Part II introduces approximate Riemann solvers, which are an essential tool in numerical algorithms for hyperbolic PDEs. This part discusses the most important approaches to such solvers: from simple Lax-Friedrichs and HLL solvers to linearizations, including Roe solvers. Potential issues with these methods (such as the need for entropy fixes and lack of positivity) are addressed. Part II concludes with comparisons of canonical approximate solvers for the shallow water and Euler systems.

The Index.html notebook contains links to the chapters of Parts I and II.

The remaining parts are still a work in progress at the time of this writing, and are not included in the print or PDF version of the book. They can be found in the Github repository and additional topics may be added at a later date.

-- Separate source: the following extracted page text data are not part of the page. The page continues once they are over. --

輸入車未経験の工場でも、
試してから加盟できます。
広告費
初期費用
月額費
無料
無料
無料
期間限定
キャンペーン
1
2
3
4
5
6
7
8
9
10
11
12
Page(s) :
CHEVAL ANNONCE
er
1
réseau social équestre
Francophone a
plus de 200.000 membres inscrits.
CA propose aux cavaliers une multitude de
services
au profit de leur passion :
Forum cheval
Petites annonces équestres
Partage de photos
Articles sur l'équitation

Writing a book with Jupyter notebooks

Although the primary goal of this book is to present the mathematics of Riemann solvers in a novel and educational manner, an additional goal from the beginning has been to explore the use of Jupyter notebooks for this sort of publishing venture, and to help popularize Jupyter notebooks within the applied mathematics community. We believe that notebooks are a great tool for both teaching and research, and an exciting new format for publishing. It has been an interesting challenge to figure out ways to present material that works well in the notebooks and that also translates into html files and a physical book, and we hope that our experiences not only help convey the subject matter but also can serve as a template for other publishing projects or as an impetus to develop better approaches.

All of the notebooks and associtated Python code are of course available in the github repository, and in addition we have written some wiki pages on various other tools we have found useful in developing this book. In particular, bookbook has been used in converting notebooks to latex/pdf files, and tools for working with notebooks such as nbdime and nbstripout have been invaluable for helping to manage modifications to notebooks in the context of git. Without git and github this project would have never come together, since the three authors have been employed on three different continents for most this project, and many discussions about how to do things, what to include, how to edit notebooks, etc. have taken place via pull requests on github. As of this writing there are 183 closed pull requests on this repository, which provide a history of many of our discussions and decisions.

Numerous other books and lecture notes have been written that make extensive use of Jupyter notebooks, and they are also becoming increasingly popular as a supplement to research publications. See the Gallery of interesting Jupyter notebooks for other examples and inspiration. We hope that more applied mathematicians will explore this platform for future publications.


We are indebted to the people who created the tools we have used to develop these notebooks, and in particular to the developers of Jupyter. Fernando Perez and several others helped us out at many points during the development of this book. Jake Vanderplas originally developed the JSAnimation package for us to use in Clawpack, and helped us with a number of other notebook issues.

The initial idea for this book arose during discussions at the Clawpack Developers Workshop held at the University of Utah, just before the 2015 SIAM Conference on Computational Science and Engineering. Many members of the Clawpack community have helped support this project, in particular Kyle Mandli, an early adopter who has provided valuable feedback, as did Lisa Davis.

We are delighted that SIAM will be publishing the printed version of these notebooks, and are appreciative of their willingness to support this experiment, and of their patience as we have worked out various kinks in the process. We are also very pleased that they have allowed the notebook repository to remain freely available on github, with licensing that allows you to not only use the notebooks but to adapt them for your own non-commercial purposes. Although running the notebooks is the best way to experience this material, we hope you will also buy the book and support SIAM -- or better yet, write your own book and publish with them.